- Records provided:
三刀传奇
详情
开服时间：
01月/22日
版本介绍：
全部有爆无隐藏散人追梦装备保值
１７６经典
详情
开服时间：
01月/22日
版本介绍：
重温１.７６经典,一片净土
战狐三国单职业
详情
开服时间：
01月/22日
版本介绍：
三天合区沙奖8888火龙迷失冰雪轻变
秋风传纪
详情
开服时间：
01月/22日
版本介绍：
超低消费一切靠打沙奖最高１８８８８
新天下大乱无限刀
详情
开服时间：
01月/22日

- Directive:
Can you render the data above as a Markdown table with one row per line, numbering the rows and skipping any blank lines, under the column headings No. and Text?

- Task answer:
| No. | Text |
|---|---|
| 1 | 三刀传奇 |
| 2 | 详情 |
| 3 | 开服时间： |
| 4 | 01月/22日 |
| 5 | 版本介绍： |
| 6 | 全部有爆无隐藏散人追梦装备保值 |
| 7 | １７６经典 |
| 8 | 详情 |
| 9 | 开服时间： |
| 10 | 01月/22日 |
| 11 | 版本介绍： |
| 12 | 重温１.７６经典,一片净土 |
| 13 | 战狐三国单职业 |
| 14 | 详情 |
| 15 | 开服时间： |
| 16 | 01月/22日 |
| 17 | 版本介绍： |
| 18 | 三天合区沙奖8888火龙迷失冰雪轻变 |
| 19 | 秋风传纪 |
| 20 | 详情 |
| 21 | 开服时间： |
| 22 | 01月/22日 |
| 23 | 版本介绍： |
| 24 | 超低消费一切靠打沙奖最高１８８８８ |
| 25 | 新天下大乱无限刀 |
| 26 | 详情 |
| 27 | 开服时间： |
| 28 | 01月/22日 |